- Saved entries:
○ ○ ○ ○ ○ ○ ○

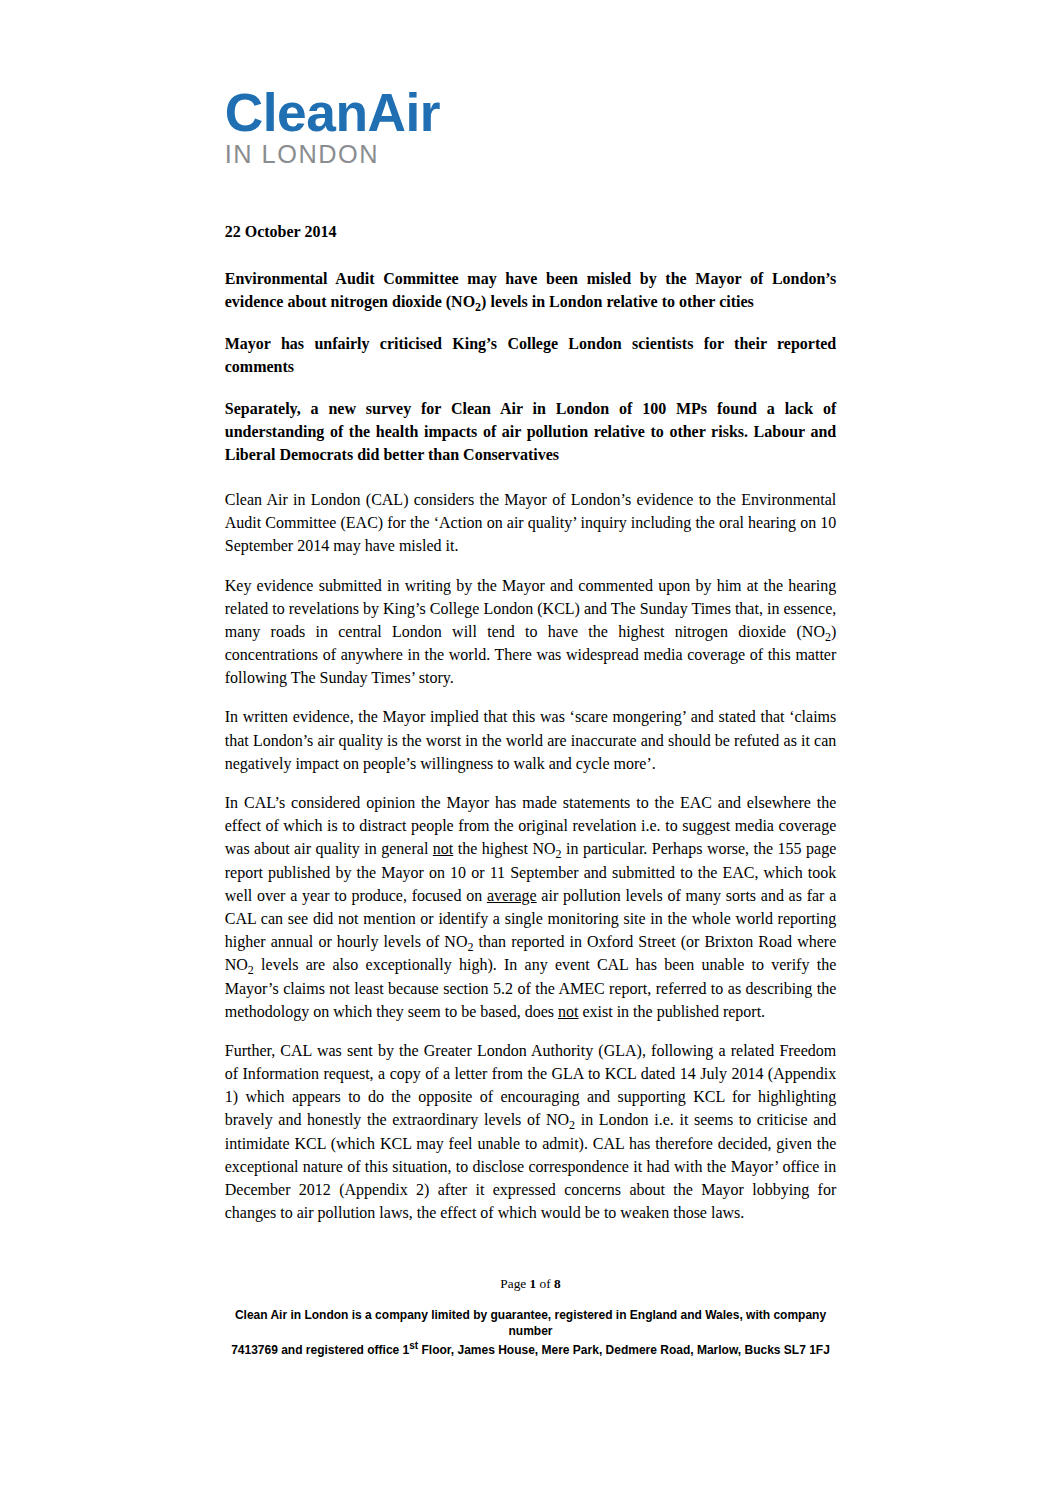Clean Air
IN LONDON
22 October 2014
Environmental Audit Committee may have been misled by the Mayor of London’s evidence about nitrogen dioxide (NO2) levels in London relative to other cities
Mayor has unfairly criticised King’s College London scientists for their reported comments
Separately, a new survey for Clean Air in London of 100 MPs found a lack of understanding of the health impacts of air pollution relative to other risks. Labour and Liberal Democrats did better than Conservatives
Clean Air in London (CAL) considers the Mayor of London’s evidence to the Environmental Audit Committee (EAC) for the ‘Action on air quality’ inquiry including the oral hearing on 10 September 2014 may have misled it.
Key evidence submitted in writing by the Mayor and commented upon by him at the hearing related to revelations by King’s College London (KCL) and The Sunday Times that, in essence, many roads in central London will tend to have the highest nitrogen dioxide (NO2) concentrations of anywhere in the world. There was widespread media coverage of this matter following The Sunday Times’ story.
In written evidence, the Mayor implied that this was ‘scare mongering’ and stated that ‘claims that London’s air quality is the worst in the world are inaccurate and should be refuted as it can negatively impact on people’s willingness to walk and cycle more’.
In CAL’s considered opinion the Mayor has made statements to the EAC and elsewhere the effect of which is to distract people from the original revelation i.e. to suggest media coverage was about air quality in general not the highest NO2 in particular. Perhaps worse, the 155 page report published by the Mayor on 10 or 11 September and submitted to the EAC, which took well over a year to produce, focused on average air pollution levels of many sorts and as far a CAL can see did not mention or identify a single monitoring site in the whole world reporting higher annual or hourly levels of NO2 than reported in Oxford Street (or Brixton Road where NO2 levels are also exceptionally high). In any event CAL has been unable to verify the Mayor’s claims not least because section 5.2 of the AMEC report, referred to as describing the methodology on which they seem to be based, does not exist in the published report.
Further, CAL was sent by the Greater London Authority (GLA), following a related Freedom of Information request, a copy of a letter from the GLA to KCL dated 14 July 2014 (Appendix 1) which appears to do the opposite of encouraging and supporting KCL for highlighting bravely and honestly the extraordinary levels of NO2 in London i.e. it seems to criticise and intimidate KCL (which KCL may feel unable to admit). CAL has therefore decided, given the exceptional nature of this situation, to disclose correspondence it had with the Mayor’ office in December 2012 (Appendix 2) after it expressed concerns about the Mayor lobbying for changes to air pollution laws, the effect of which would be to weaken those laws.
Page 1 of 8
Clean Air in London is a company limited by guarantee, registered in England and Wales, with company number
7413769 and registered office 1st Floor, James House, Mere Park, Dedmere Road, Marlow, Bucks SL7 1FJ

○ ○ ○ ○ ○ ○ ○

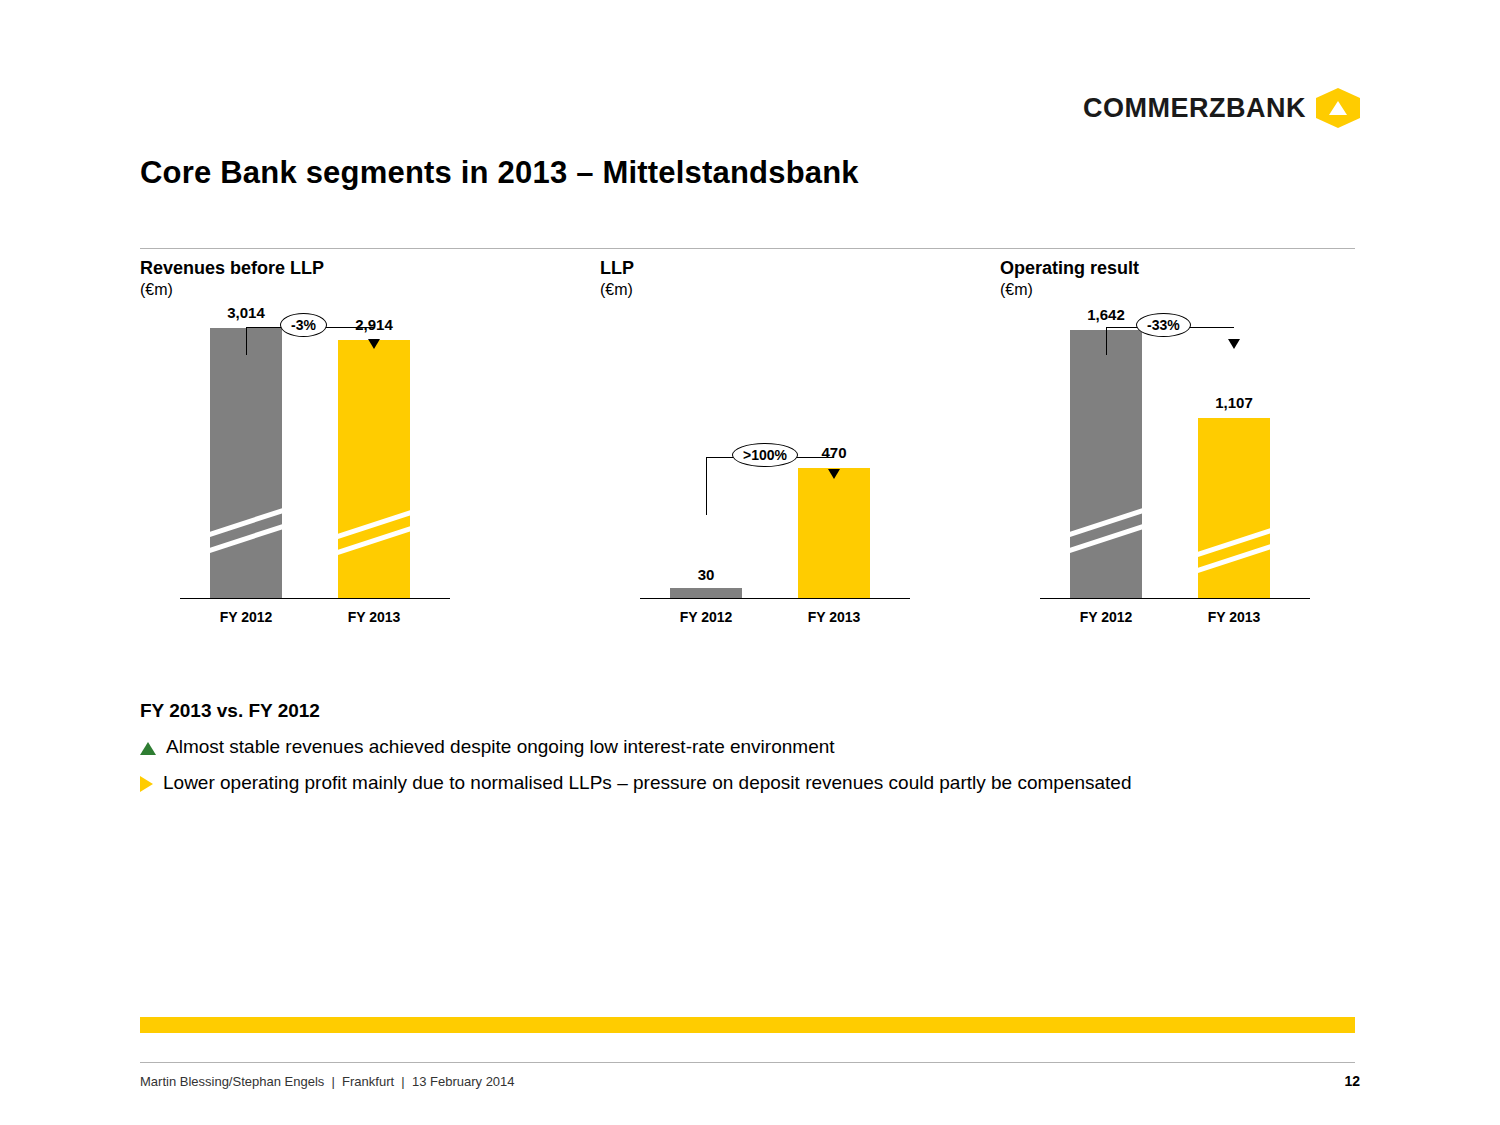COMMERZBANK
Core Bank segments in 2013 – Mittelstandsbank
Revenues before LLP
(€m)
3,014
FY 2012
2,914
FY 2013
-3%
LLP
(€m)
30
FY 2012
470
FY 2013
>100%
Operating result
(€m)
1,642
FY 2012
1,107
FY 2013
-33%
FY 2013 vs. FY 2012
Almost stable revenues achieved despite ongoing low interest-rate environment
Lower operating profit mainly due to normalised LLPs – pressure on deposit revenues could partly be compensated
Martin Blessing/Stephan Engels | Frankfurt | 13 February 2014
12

○ ○ ○ ○ ○ ○ ○

- REQUIRED WORK:
Across the data, how many lines contain the string "related"? Only the number is wanted.

- RESPONSE:
2